Watts switches gears constantly throughout the special. An opening bit where he crawls over, under, and through the audience only to roll awkwardly onto the stage leads to him announcing that he has a “quick story,” which, in Watts’ definition, means relating a long story at an unintelligibly fast speed. Typically, Watts will begin an observation only to trail off into ever more discursive loops. A joke about his fondness for “air flights” slides into the confident assertion that ghosts are merely temporal anomalies intruding into our reality, then the exhortation, “If you’re gonna be somewhere, be a point of consciousness that really is understanding where it is located even though you have access to a cybernetic portal that gets you involved into various experiences that are happening simultaneously all over the planet.” Watts concludes, “There’s always a scientific explanation for all that bullshit.”

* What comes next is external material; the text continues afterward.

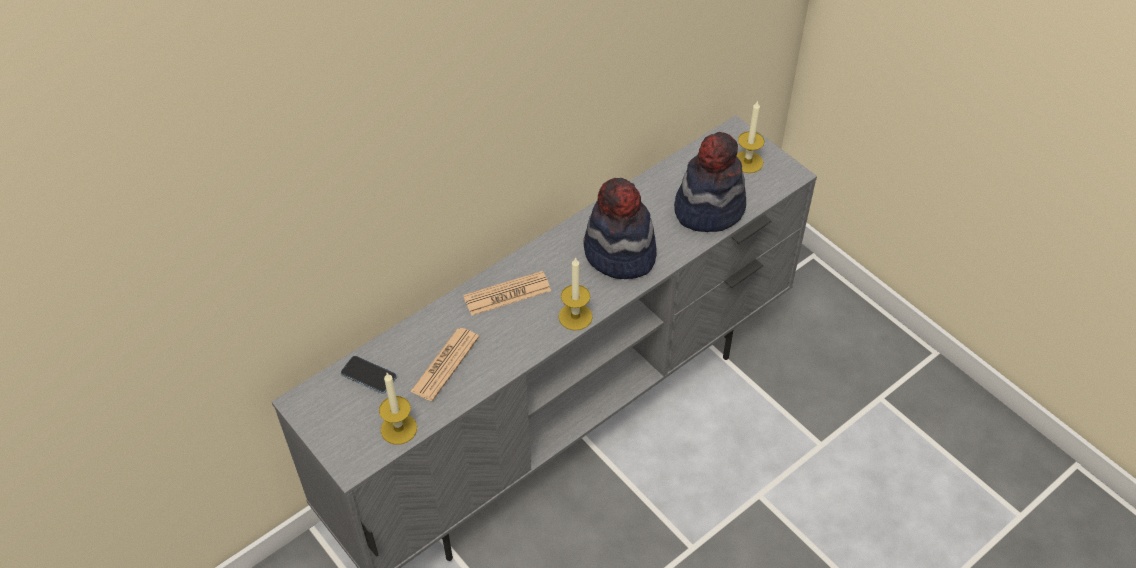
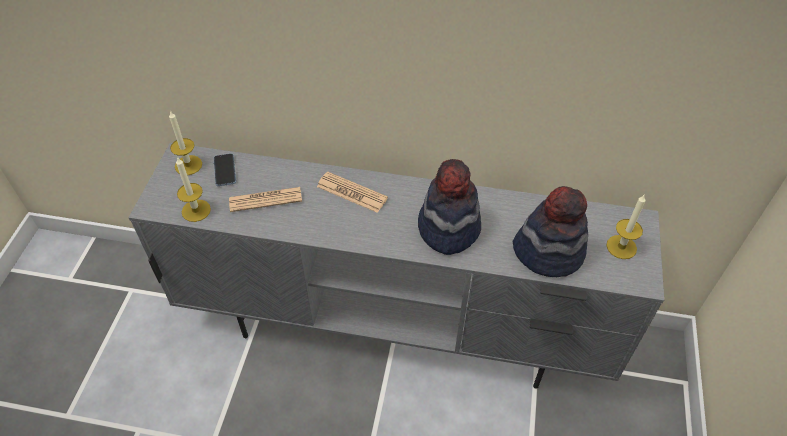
camera: 50 degrees right, 0 degrees up
(575, 316) = (368, 239): candle -> candle (188, 165)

Watts’ style can become trying in the initial perception of randomness; too much unmoored chaos gets tiresome. Slipping into a stereotypically “on” stand-up persona, he starts bits about the South and guns before spinning off into nonsensical warnings like, “When you buy it and you put it somewhere, it’s probably gonna be there when you look at it again.” When Watts introduces clips of the so-called legendary TV show he’s associated with, the “improvised in front of a live audience” Crowe’s Nest, the resulting segments (starring Watts and comedians Kate Berlant and Rory Scovel as on-edge housemates) seem like just an interminable parody of bad improv. Only as the bit recurs do echoes of Watts’ stream-of-consciousness monologues start to spark off of the faux show’s theme of the impossibility of communication and connection. If, as Watts states as part of one digression, “the internet depersonalizes and yet makes us vulnerable and super-personalized towards our lives, towards others, and towards the way that we relate to geometric realities,” then his seemingly rambling stabs at expressing his ideas become part of a woozy, intoxicating reality of their own.
Watts’ performances are anchored by musical numbers, and Spatial finds him plying his signature blend of absurdity and virtuosity. With his electronic consoles and microphone, Watts starts a song with a syncopated sound, only for his voice to unexpectedly double, triple, and so on. The effect is that of the first musical idea lifting off on its own while Watts moves on, the looping of old and new echoing together, layering more and more until the song reaches a delirious, improbably unified symphony of weirdness. At one point, he calls up a volunteer (a ringer, in fact) from the crowd, and the two do a masterful tap-dancing duel, Watts incorporating her tapping with his vocal imitations thereof. In one song, Watts approximates various singing and rapping styles in manner but without words, the swooning, throbbing abstraction anchored by his baffling repetition of the name of a particular cold medicine. (It would be an interesting world where a Watts song becomes a jingle.) The same conceit informs a flashback sequence where Reggie imagines himself fronting a ’90s grunge band, his growling vocals no less authentic for how little sense they make.
It’s in his final number that Spatial ascends to something like genius. Watts masterfully uses his instrument (and instruments) to delve into deeper and weirder aspects of human relationships in a peppy, Bobby McFerrin-like love song. While its message is essentially the same as “Don’t Worry, Be Happy,” Watts takes a dizzying tour through the philosophical and evolutionary underpinnings of love and desire with such nimble-tongued authority (and deploys his sneakily amazing pipes while doing so) that lyrics like “There’s no order, we’re all improvising, and any way that makes you happy is truly the way that you should survive” land with awesome clarity and power. It’s as mysterious and beautiful a creation as Watts has ever made. That he segues immediately into a silly striptease and a concluding dance party (complete with Watts doing a Don Cornelius impression) only reinforces how uncategorizable and fascinating a performer he is.